THE American city of Cleveland yesterday reached a US$6 million settlement in a lawsuit over the death of Tamir Rice, a 12-year-old black boy shot dead by a white police officer while playing with a pellet gun outside a recreation center.

An order filed in a United States District Court in Cleveland said the city will pay out US$3 million this year and US$3 million in 2017. There was no admission of wrongdoing in the settlement.

Family attorney Subodh Chandra called the settlement historic, but added: “The resolution is nothing to celebrate because a 12-year-old child needlessly lost his life.”

The wrongful death suit filed by his family and estate against the city and officers and dispatchers who were involved alleged police acted recklessly when they confronted the boy on November 22, 2014.

Video of the encounter shows a cruiser skidding to a stop and rookie patrolman Timothy Loehmann firing within two seconds of opening the car door.

Tamir, who lived across the street from the recreation center and played there almost every day, wasn’t given first aid until about four minutes later, when an FBI agent trained as a paramedic arrived. The boy died the next day.

A grand jury declined to bring charges against the officers, and a federal civil rights investigation is pending. The shooting raised questions about how police treat black people, spurred protests around Cleveland and helped spark the creation of a state police standards board to lay out rules about use of deadly force in law enforcement.

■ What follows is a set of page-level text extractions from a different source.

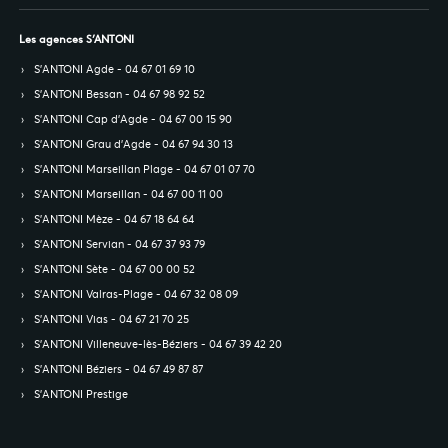
Les agences S’ANTONI
S’ANTONI Agde - 04 67 01 69 10
S’ANTONI Bessan - 04 67 98 92 52
S’ANTONI Cap d'Agde - 04 67 00 15 90
S’ANTONI Grau d'Agde - 04 67 94 30 13
S’ANTONI Marseillan Plage - 04 67 01 07 70
S’ANTONI Marseillan - 04 67 00 11 00
S’ANTONI Mèze - 04 67 18 64 64
S’ANTONI Servian - 04 67 37 93 79
S’ANTONI Sète - 04 67 00 00 52
S’ANTONI Valras-Plage - 04 67 32 08 09
S’ANTONI Vias - 04 67 21 70 25
S’ANTONI Villeneuve-lès-Béziers - 04 67 39 42 20
S’ANTONI Béziers - 04 67 49 87 87
S’ANTONI Prestige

Samaria Rice had alleged that police failed to immediately provide first aid for her son and caused intentional infliction of emotional distress in how they treated her and her daughter after the shooting.

The officers had asked a judge to dismiss the lawsuit. Loehmann’s attorney has said he bears a heavy burden and must live with what happened.

Tamir’s estate has been assigned US$5.5 million of the settlement amount. A Cuyahoga County probate judge will decide how the amount will be divided. Samaria Rice, Tamir’s mother, will receive US$250,000. Claims against Tamir’s estate account for the remaining US$250,000. Tamir’s father, Leonard Warner, was dismissed in February as a party to the lawsuit.

Chandra said Samaria Rice would not have a comment and she and the rest of her family remain in mourning over Tamir’s death.

“The state criminal justice process cheated them out of true justice,” Chandra said.

The officers had responded to a 911 call in which a man drinking a beer and waiting for a bus outside Cudell Recreation Center reported that a man was waving a gun and pointing it at people. The man told the call taker that the person holding the gun was likely a juvenile and the weapon probably wasn’t real, but the call taker never passed that information to the dispatcher who gave Loehmann and Garmback the high-priority call.

Tamir was carrying a plastic airsoft gun that shoots nonlethal plastic pellets. He’d borrowed it that morning from a friend who warned him to be careful because the gun looked real. It was missing its telltale orange tip.

The settlement comes two years after the city paid out US$3 million to settle another suit connected to the fatal shooting of two unarmed black people by police in 2012.